I’ve come to believe that some of us — including me — aren’t very good at knowing how to be happy. I don’t mean that in the sense that happy talk and positive thinking should be able to make us happy regardless of the circumstances. I mean that some of us had so much experience with being unhappy when we were young that we were trained to be unhappy — and that being happy is an unconsciously uncomfortable thing. When I look at times in my past when I should have been happy, it rarely lasted. I believe now that I found reasons to be unhappy — and caused real problems for myself — because being comfortable and happy felt so foreign to my programming. If I’m right, this means that some of us have to do more than just change our circumstances. It means we have to learn how to accept the happiness that we unconsciously fear we don’t deserve.

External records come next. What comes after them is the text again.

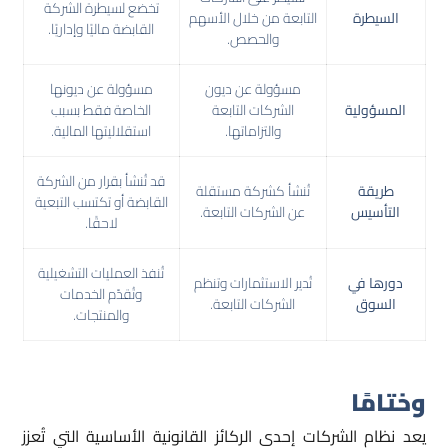
تخضع لسيطرة الشركة
السيطرة
التابعة من خلال الأسهم
القابضة ماليًا وإداريًا.
والحصص.
مسؤولة عن ديون
مسؤولة عن ديونها
المسؤولية
الشركات التابعة
الخاصة فقط بسبب
والتزاماتها.
استقلاليتها المالية.
قد تُنشأ بقرار من الشركة
طريقة
تُنشأ كشركة مستقلة
القابضة أو تكتسب التبعية
التأسيس
عن الشركات التابعة.
لاحقًا.
تُنفذ العمليات التشغيلية
دورها في
تُدير الاستثمارات وتنظم
وتُقدّم الخدمات
السوق
الشركات التابعة.
والمنتجات.
وختامًا
يعد نظام الشركات إحدى الركائز القانونية الأساسية التي تُعزز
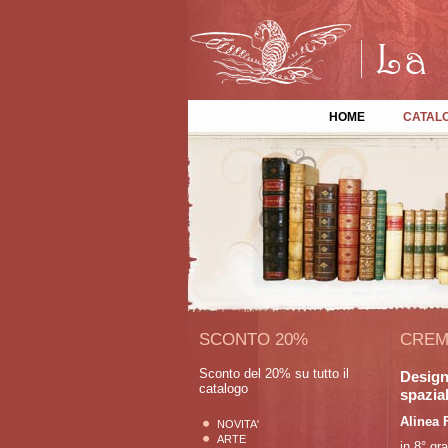
HOME
CATAL
SCONTO 20%
CREM
Sconto del 20% su tutto il
Design 
catalogo
spazial
Alinea 
NOVITA'
ARTE
in 8° gra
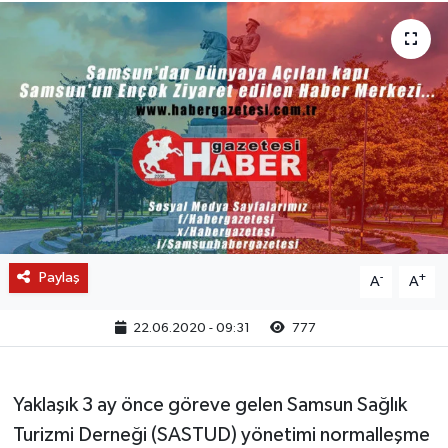
Paylaş
-
+
A
A
22.06.2020 - 09:31
777
Yaklaşık 3 ay önce göreve gelen Samsun Sağlık
Turizmi Derneği (SASTUD) yönetimi normalleşme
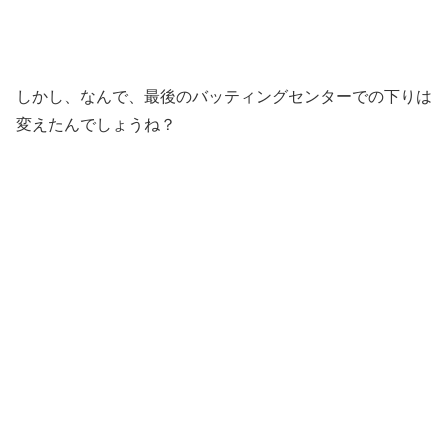
しかし、なんで、最後のバッティングセンターでの下りは
変えたんでしょうね？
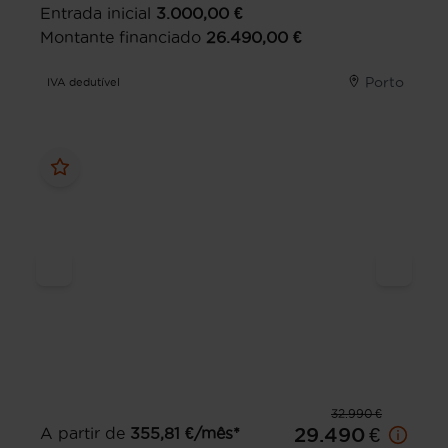
Entrada inicial
3.000,00
€
Montante financiado
26.490,00
€
Porto
IVA dedutível
32.990 €
A partir de
355,81
€/mês*
29.490 €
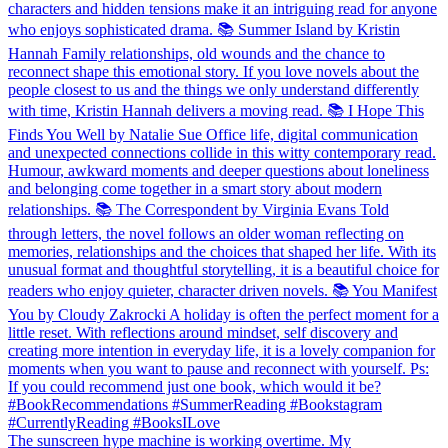
The sunscreen hype machine is working overtime. My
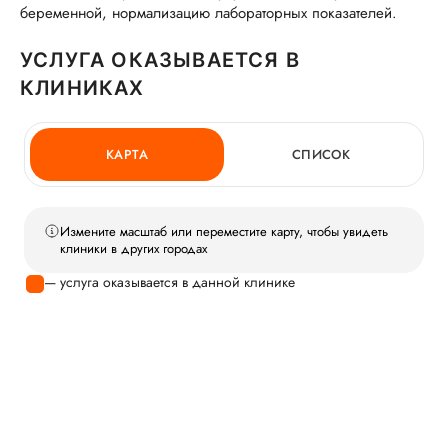
беременной, нормализацию лабораторных показателей.
УСЛУГА ОКАЗЫВАЕТСЯ В
КЛИНИКАХ
КАРТА
СПИСОК
Измените масштаб или переместите карту, чтобы увидеть
клиники в других городах
— услуга оказывается в данной клинике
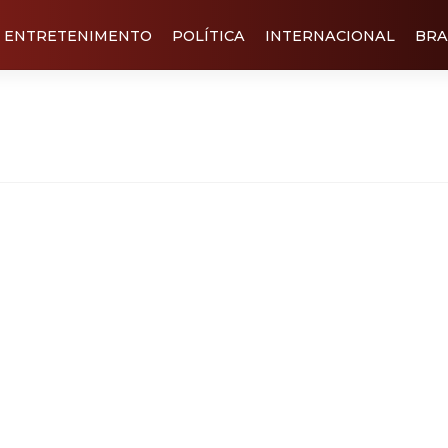
ENTRETENIMENTO
POLÍTICA
INTERNACIONAL
BRA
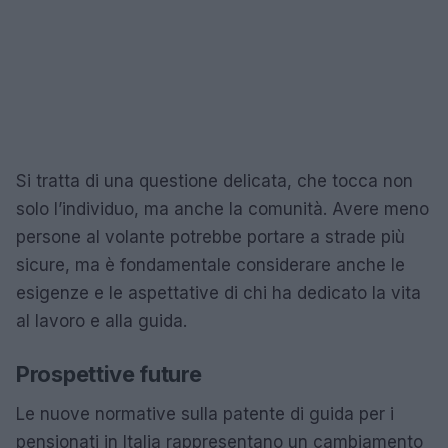
Si tratta di una questione delicata, che tocca non
solo l’individuo, ma anche la comunità. Avere meno
persone al volante potrebbe portare a strade più
sicure, ma è fondamentale considerare anche le
esigenze e le aspettative di chi ha dedicato la vita
al lavoro e alla guida.
Prospettive future
Le nuove normative sulla patente di guida per i
pensionati in Italia rappresentano un cambiamento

After I wrote last night about being happy, I thought of an old song that mirrored what I was feeling. After listening to the entire album, I found it remarkable how well the emotions of that music match my own heart at this point in my life. Bob Bennett’s “Matters of the Heart” came out while I was in college. Even after all these years, it holds up really well, and you can listen to the entire album on YouTube. The specific song which matched my feelings last night was “Madness Dancing,” but I still find every song on the album to be strong with the exception of the eighth and ninth. (The song about his parents, called “1951,” is especially poignant.) In fact, the opening and closing songs paint a picture of my heart at its best now in these lines: “A light shining in this heart of darkness, A new beginning and a miracle, Day by day the integration of the concrete and the spiritual.” It’s old music that you’ve probably never heard, but it means a lot to me.